Here is a screenshot with the interface with the blinking controls, the electric scooter battery and the speed in real time :
Arduino IDE with ESP8266 platform installed
If you use windows / OSx you will probably need drivers: Wemos Driver
- Adafruit_NeoPixel (for the leds)
- ESP8266WiFi (for the Wifi)
- QuickMedianLib (for the median filter)
- ESP8266FS (SPIFFS, see: Using ESP8266 SPIFFS tutorial )
Links usefuls for the androidapp:
- Communicate with xiaomi for get parameters : https://github.com/maisi/M365-Power
- webview bridge library to communicate between android (java) and webview (js): https://github.com/lzyzsd/JsBridge
The Wemos is connected to the phone wifi hotspot, and so the can connect it via the android application from a webview. The android application is a bridge from the bluetooth to the web interface.
Firstly, the Arduino card connect on a WiFi network. Modify the SSID and Password at the top of the code.
Secondly, use the diagram bellow the connect the sonar (enabling blind spot detection) and the led strip (enabling turn signal and warning signal)
You can found the original file in ressources/Connection.fzz
While using the sonar HC-SR04 or DYP-ME007V1 we had problems with the echo signal. The original signal had random peaks (green signal on the picture bellow), like noise. We do not want this peaks as it is generating a bad blind spot detection randomly, even when we put a condition at 120CM or less to engage the blind spot signal.
To solve this problem, we put 2 additionnal signals :
-The median of the 15 last values of the original signal (blue)
-The moving average of the 15 last values of the original signal (red)

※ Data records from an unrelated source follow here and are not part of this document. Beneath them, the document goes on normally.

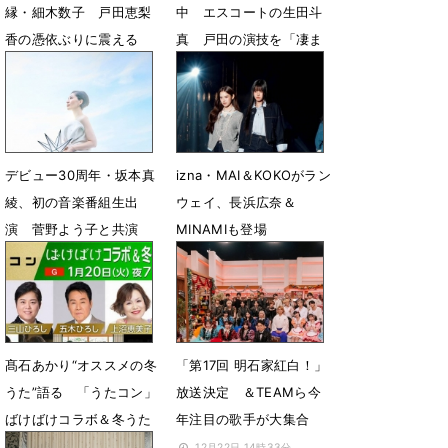
縁・細木数子 戸田恵梨
中 エスコートの生田斗
香の憑依ぶりに震える
真 戸田の演技を「凄ま
「トラウマを思い出し
じさを思い知る」
た」
4月15日 07時00分
4月15日 07時16分
デビュー30周年・坂本真
izna・MAI＆KOKOがラン
綾、初の音楽番組生出
ウェイ、長浜広奈＆
演 菅野よう子と共演
MINAMIも登場
2月24日 17時00分
2月16日 08時08分
髙石あかり“オススメの冬
「第17回 明石家紅白！」
うた”語る 「うたコン」
放送決定 ＆TEAMら今
ばけばけコラボ＆冬うた
年注目の歌手が大集合
SP
12月22日 14時33分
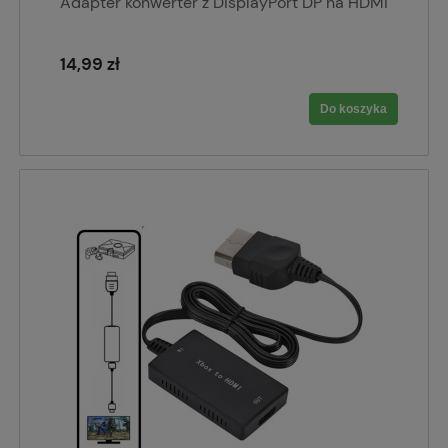
Adapter konwerter z DisplayPort DP na HDMI
14,99 zł
Do koszyka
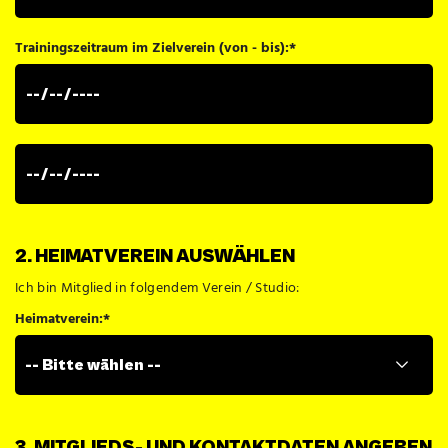
Trainingszeitraum im Zielverein (von - bis):
*
2. HEIMATVEREIN AUSWÄHLEN
Ich bin Mitglied in folgendem Verein / Studio:
Heimatverein:
*
3. MITGLIEDS- UND KONTAKTDATEN ANGEBEN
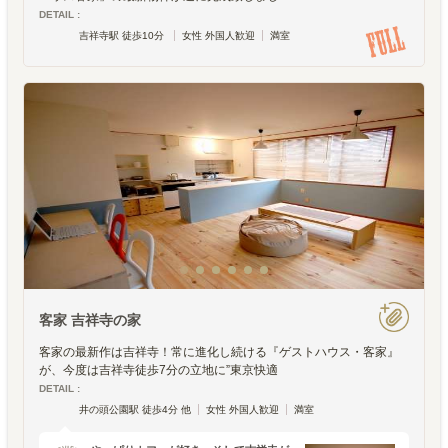
DETAIL :
吉祥寺駅 徒歩10分
女性 外国人歓迎
満室
客家 吉祥寺の家
客家の最新作は吉祥寺！常に進化し続ける『ゲストハウス・客家』
が、今度は吉祥寺徒歩7分の立地に”東京快適
DETAIL :
井の頭公園駅 徒歩4分 他
女性 外国人歓迎
満室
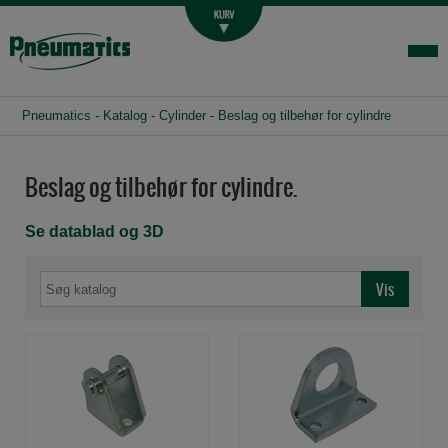
Luftbehandling
Fittings og slange
Hydraulik
Pneumatics
-
Katalog
-
Cylinder
-
Beslag og tilbehør for cylindre
Handelsbetingelser
Agenturer
Beslag og tilbehør for cylindre.
Om os
Se datablad og 3D
Kontakt
Login-infocenter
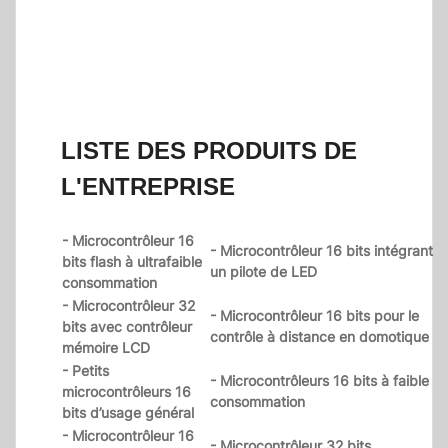
LISTE DES PRODUITS DE
L'ENTREPRISE
- Microcontrôleur 16
- Microcontrôleur 16 bits intégrant
bits flash à ultrafaible
un pilote de LED
consommation
- Microcontrôleur 32
- Microcontrôleur 16 bits pour le
bits avec contrôleur
contrôle à distance en domotique
mémoire LCD
- Petits
- Microcontrôleurs 16 bits à faible
microcontrôleurs 16
consommation
bits d’usage général
- Microcontrôleur 16
- Microcontrôleur 32 bits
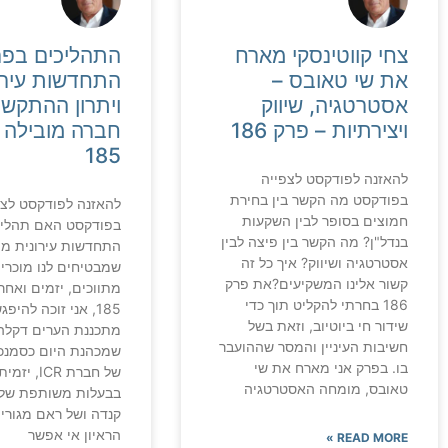
צחי קווטינסקי מארח
התהליכים בפר
את שי טאובס –
התחדשות עירו
אסטרטגיה, שיווק
ויתרון ההתקש
ויצירתיות – פרק 186
חברה מובילה 
185
להאזנה לפודקסט לצפייה
בפודקסט מה הקשר בין בחירת
להאזנה לפודקסט לצפ
חמוצים בסופר לבין השקעות
בפודקסט האם תהליכ
בנדל"ן? מה הקשר בין פיצה לבין
התחדשות עירונית מה
אסטרטגיה ושיווק? איך כל זה
שמבטיחים לנו מוכרי 
קשור אלינו המשקיעים?את פרק
מתווכים, יזמים ואחר
186 בחרתי להקליט תוך כדי
185, אני זוכה להיפ
שידור חי ביוטיוב, וזאת בשל
מתכננת הערים דקלה 
חשיבות העיניין והמסר שההועבר
שמכהנת היום כסמנכ"
בו. בפרק אני מארח את שי
של חברת ICR, 
טאובס, מומחה האסטרטגיה
בבעלות משותפת של 
קנדה ושל ראם מגורי
הראיון אי אפשר
READ MORE »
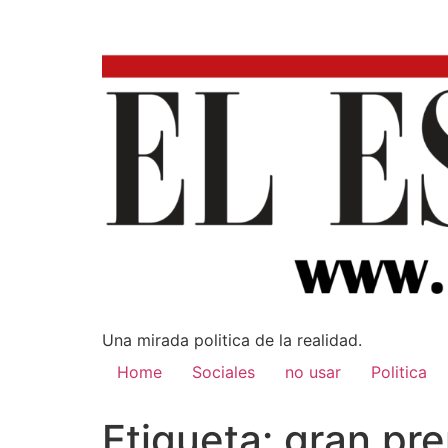
Una mirada poli­tica de la realidad.
Home
Sociales
no usar
Politica
Etiqueta:
gran pr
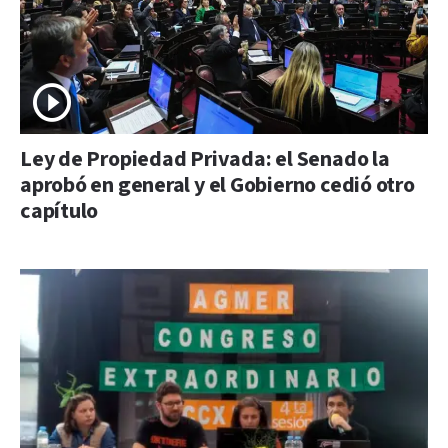
Ley de Propiedad Privada: el Senado la
aprobó en general y el Gobierno cedió otro
capítulo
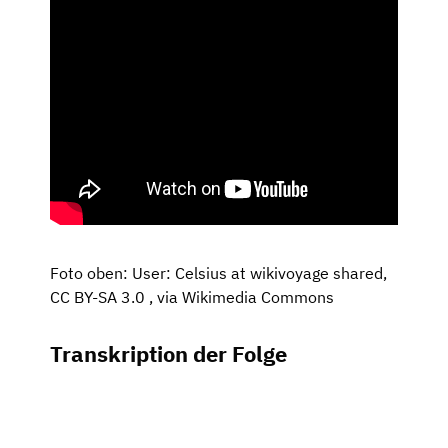
Foto oben: User: Celsius at wikivoyage shared,
CC BY-SA 3.0
, via Wikimedia Commons
Transkription der Folge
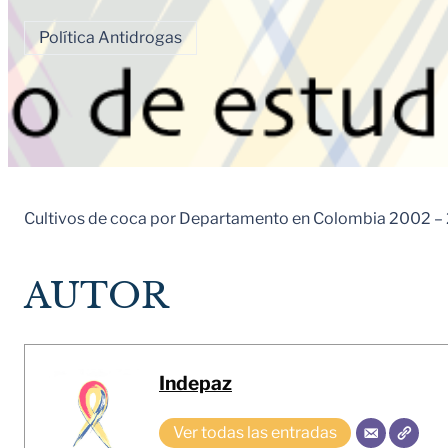
Política Antidrogas
Cultivos de coca por Departamento en Colombia 2002 –
AUTOR
Indepaz
Ver todas las entradas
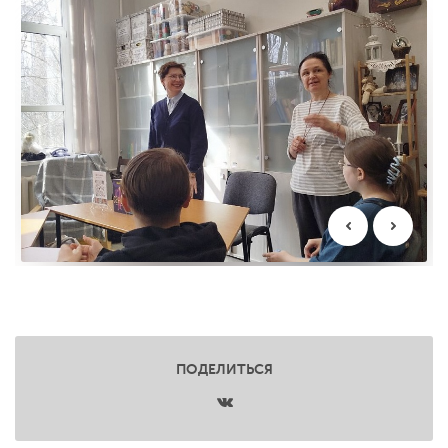
ПОДЕЛИТЬСЯ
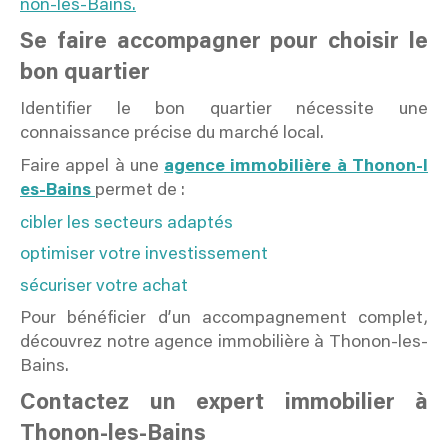
non-les-Bains.
Se faire accompagner pour choisir le
bon quartier
Identifier le bon quartier nécessite une
connaissance précise du marché local.
Faire appel à une
agence immobilière à Thonon-l
es-Bains
permet de :
cibler les secteurs adaptés
optimiser votre investissement
sécuriser votre achat
Pour bénéficier d’un accompagnement complet,
découvrez notre agence immobilière à Thonon-les-
Bains.
Contactez un expert immobilier à
Thonon-les-Bains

As we can see on the picture above, an array of 15 values is not enought for making the signal flat and removing the noise we do not want. Let's try with 30 values :
While trying to simulate an obstacle, we saw that it was slow to detect the signal, almost 2/3 of the real signal (green) is lost because of the median filter if we use it.
We have been searching the perfect value and we have found that 20 is a good value :
Both the moving average and the median are removing most of the peaks that we do not want here. As the median is more "flat", we used this signal to solve the problem.